Point correspondence tracking records:
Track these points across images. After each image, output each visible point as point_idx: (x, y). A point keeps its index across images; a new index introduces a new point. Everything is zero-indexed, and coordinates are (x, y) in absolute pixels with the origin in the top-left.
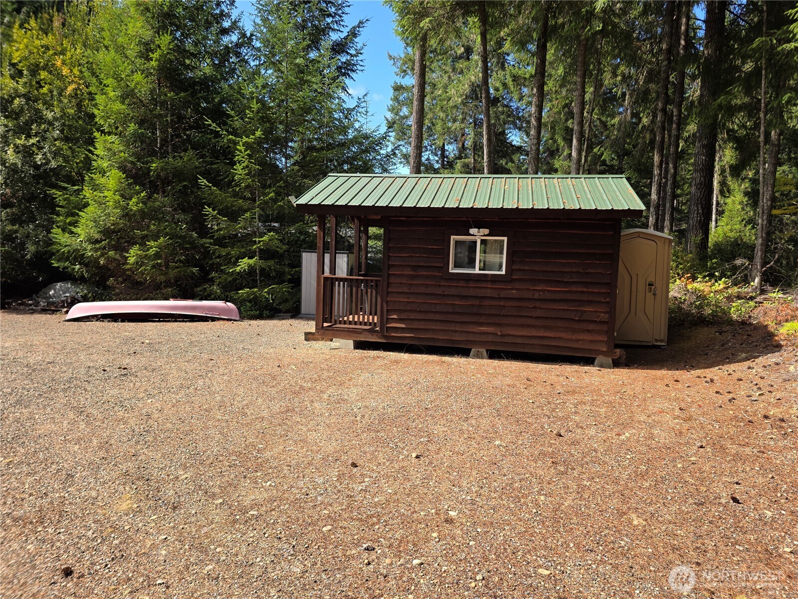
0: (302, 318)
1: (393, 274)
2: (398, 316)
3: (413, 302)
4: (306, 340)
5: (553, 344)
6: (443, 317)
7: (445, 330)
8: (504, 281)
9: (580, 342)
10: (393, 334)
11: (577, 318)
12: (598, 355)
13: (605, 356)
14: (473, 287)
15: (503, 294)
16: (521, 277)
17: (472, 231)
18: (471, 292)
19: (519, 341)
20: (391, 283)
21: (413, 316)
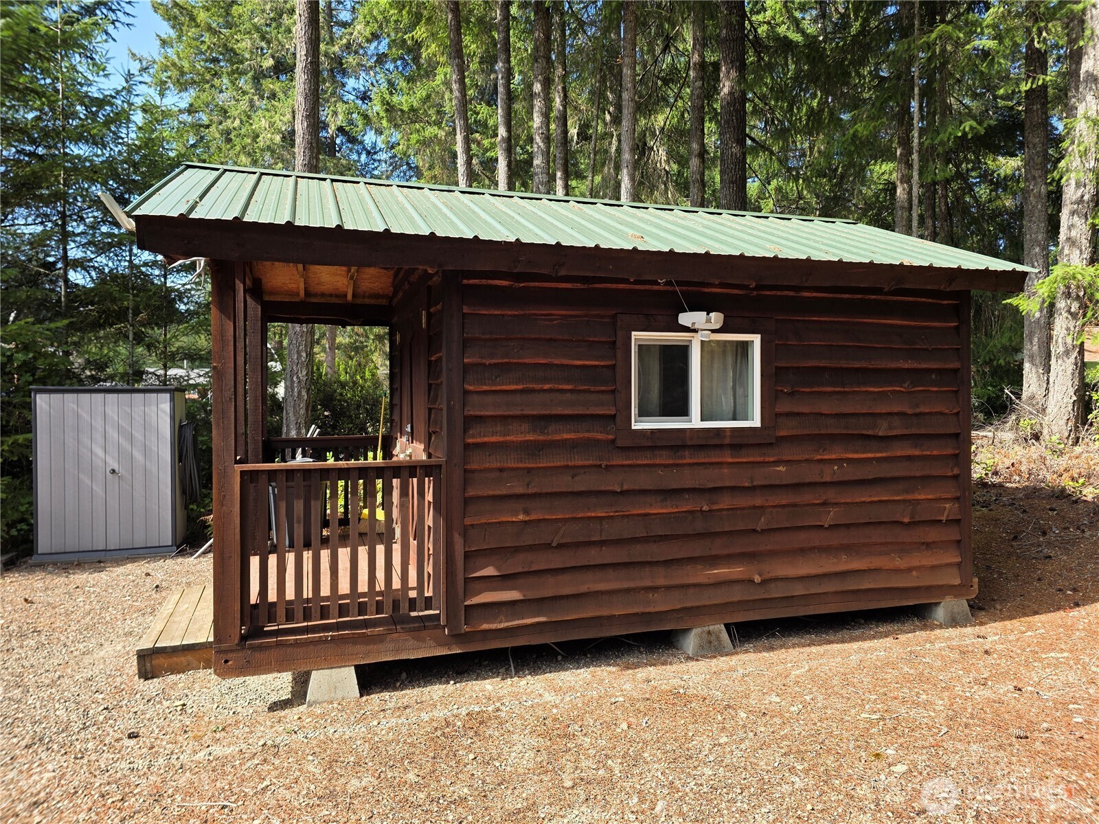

**Task to complete:**
Set down every line of the records above word for word, leaving out the picture markers.

**Answer to this exercise:**
Track these points across images. After each image, output each visible point as point_idx: (x, y). A point keeps its index across images; a new index introduces a new point. Everything is zero-indexed, and coordinates are (x, y) in absolute pixels with the origin in the top-left.
0: (302, 318)
1: (393, 274)
2: (398, 316)
3: (413, 302)
4: (306, 340)
5: (553, 344)
6: (443, 317)
7: (445, 330)
8: (504, 281)
9: (580, 342)
10: (393, 334)
11: (577, 318)
12: (598, 355)
13: (605, 356)
14: (473, 287)
15: (503, 294)
16: (521, 277)
17: (472, 231)
18: (471, 292)
19: (519, 341)
20: (391, 283)
21: (413, 316)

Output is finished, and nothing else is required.